One of the main areas of research concerns turning cellulose from grasses, bagasse (the residue from sugarcane) sawdust, wood chip, straw, even municipal waste, into ethanol. (It is somewhat alarming to start to see every plant and tree around as just a source of energy. Whither Wordsworth?)
Their fertiliser and production carbon debts have already been paid by their primary products; so they are the greenest of all ethanols, and they do not dual role as potential food crops. But the treatment process is more complex: the lignine sheaths protecting the cellulose have to be separated out through applications of acid; then hydrolysed with the help of genetically engineered enzymes. They have then reached the state of beetroot or sugarcane sugar. These simple sugars can be fermented by yeasts to alcohols in the usual way, before being distilled into usable bioethanol.
The plethora of wood-digesting proteins residing in termites' guts have been extensively studied to try and shed light on the bugs' wood-eating capacity to suggest cheaper, more effective ways of generating cellulosic ethanol. But there are many, many other routes being studied.
One recent analysis said that no single breakthrough was likely to bring us to the point of efficient biofuel production. Rather, it will probably take many advances on several scientific and technological fronts, underlining the importance of a systems approach. And economics would determine the winner, no mater what plants get built in the short-term.
Land use dilemma
What the EC and the US have done is commit themselves to a controversial course of action, and only time will tell whether second generation biofuels will make a difference.

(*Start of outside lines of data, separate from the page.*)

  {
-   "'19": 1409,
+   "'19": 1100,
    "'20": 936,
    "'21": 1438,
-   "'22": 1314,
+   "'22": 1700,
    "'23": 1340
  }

The EC has to convince not only the public, but heads of government. At the annual European Union spring competitiveness summit in March, Angela Merkel made public her anxiety about carbon leakage, which industry would migrate to where environmental conditions are laxer.

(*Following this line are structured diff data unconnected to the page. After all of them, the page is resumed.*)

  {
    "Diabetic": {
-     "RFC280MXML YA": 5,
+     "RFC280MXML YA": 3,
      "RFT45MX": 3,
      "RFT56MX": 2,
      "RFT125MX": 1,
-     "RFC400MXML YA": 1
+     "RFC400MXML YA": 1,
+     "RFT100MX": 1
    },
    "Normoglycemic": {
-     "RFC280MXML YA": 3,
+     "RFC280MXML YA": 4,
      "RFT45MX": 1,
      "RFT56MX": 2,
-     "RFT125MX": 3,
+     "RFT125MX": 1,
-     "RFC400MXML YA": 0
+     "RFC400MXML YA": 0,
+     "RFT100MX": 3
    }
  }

The steel industry, which will be subject to carbon cap and trade policies that form the other centre plank of the EC's new environment policy, has complained that its cost will rise by 10 per cent under the new legislation.
It is a battle set to continue to rage versus hostile NGOs (Non-Government Organisations) and journalists and an indifferent, confused public. Perhaps it is a battle that will take in other issues; for these promises to be the question of the century. Once you start talking about crops and land-use - if land use is what NGOs worry about - why not grazing for cattle?
For instance, one delegate at a meeting I was at recently noted that most arable land is in fact not used by biocrops but livestock for grazing; in calorie terms, that land would be better used for growing crops, eaten directly by people.
Shortly after that we all drifted off into the most sumptuous of banquets, where many splendid meat dishes were served and plenty of ethanol of the superior kind served, perhaps to dull various ironies.